And by everything, I mean fitting it all in. There's a lot to cram into your pre-childrearing life if you are young woman of the noughties, and we're closely following the footsteps of the young women of the nineties, those generation-X ladies, who are now spending thousands on IVF and fertility treatments and worrying about maternity leave and the cost of childcare as they try to juggle the high powered careers they were always told they could (should) have with fulfilling their maternal instincts – or, in same cases, duties. After all, in Australia you get a cash bonus for helping to stem the falling birth rate (yet it is still one of only two industrialised countries in the world not to have brought in compulsory paid maternity leave – the other is the U.S.).

There's a helluva lot you've got to pack into just a few years to fulfil the promise of being an educated, well-rounded, successful and fulfilled woman of this century: a University degree (even better- a postgraduate), plenty of overseas travel, climbing up the ladder to a successful career, getting money together to buy a house or flat, all the while making sure that we make the most of all of the frequently expensive opportunities that are offered up to us as young earners of the 21st century.

There are two small little things that turn all of this into a bit of a pressure cooker for woman: ovaries. Why do men get to be fertile from puberty to death? Women know they have a relatively short timeframe in which they are able to breed - that our chances of conceiving drop dramatically after the age of 35, and that the likelihood of having babies with downs syndrome sharply increases after this age as well. The message from governments and the medical profession is loud and clear – don't leave it too late!

For a modern woman, the window of childbearing is getting smaller and smaller because of the number of boxes we're expected to tick before launching into motherhood. That is, of course, if you want to spend your twenties and thirties doing all of the things that we've been brought up being told we SHOULD do (for the sake of our bra-burning sisters gone before who fought for our right to have it all) – sowing our wild oats, getting educated, broadening our horizons, having the fabulous career, getting financially secure…after all, who nowadays praises a girl for choosing to be a mother and housewife at 21?

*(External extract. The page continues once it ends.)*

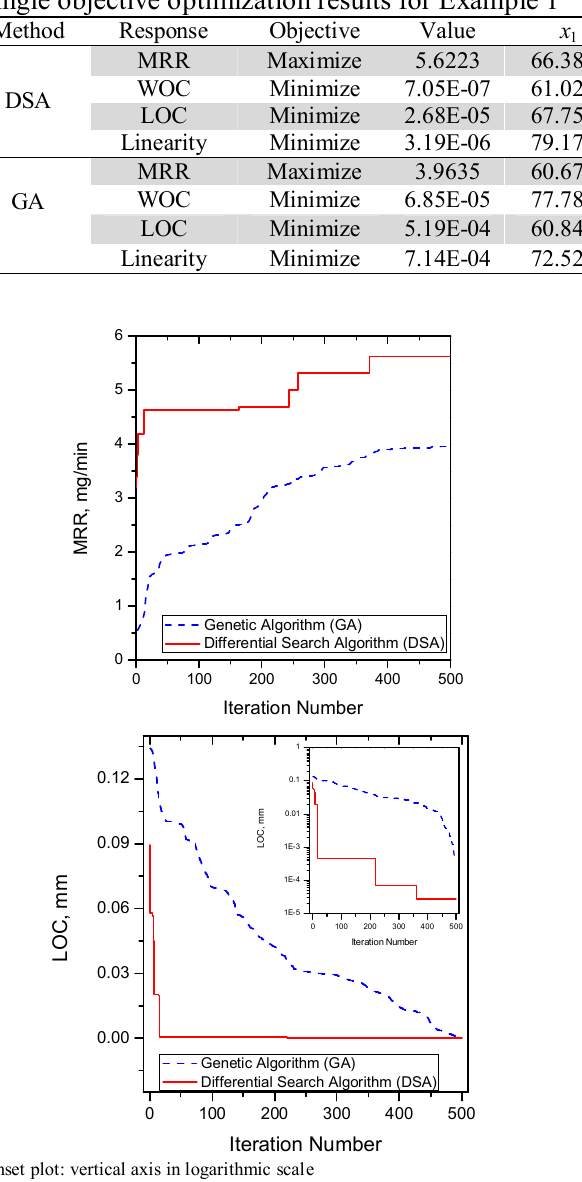
Fig. 1. Convergence diagrams of DSA and GA for Example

And the thing is, I DO want it all. I want to fit every bit of exhilarating experience into my youth and still have time to pop out my 2.4 kids before my biological clock falls off the mantle piece for good. What's more, I want to be wealthy enough and yet young enough to enjoy being a mum and not be one of those ageing exhausted-looking parents you see who could be mistaken for the grandparents of the small children running around their legs. This is made all the more difficult by large student loans and rising house and rent prices, making many of us feel like we might not be able to afford children till we're in our 40's, if ever.

To make matters worse, my mother has a tendency to leave articles about premature menopause on my bed when I go home for visits and my father has been buying baby clothes for his yet-to-be-born grandchildren ever since I turned 25 (I'm seriously not kidding). And yet these are the same enlightened pro-feminist parents who always encouraged me to go and have adventures and be a strong and capable female and fulfilled as a whole person (because girls can do anything). I'm sure my brothers aren't feeling this kind of pressure.

Don't get me wrong. I feel blessed to have been born into an age and society which enables me to have amazing experiences and opportunities. Believe me, I know I'm privileged. I just wish mother nature would come to the party and give ovaries a longer shelf life. Although, maybe she really does know best…do I really want to be having my first child at the age of, say, 45?

The scary thing is that I've just noticed that the decade of my twenties has whizzed passed in the blink of eye and I'm now rapidly approaching my thirties. Thankfully, I'm yet to hear the faint tick tock of the biological clock, but, as someone who knows they do want children one day, I wonder how long it will remain silent. Maybe there's never going to be a 'right' time to have kids (that's if you want them at all), other than when you actually can.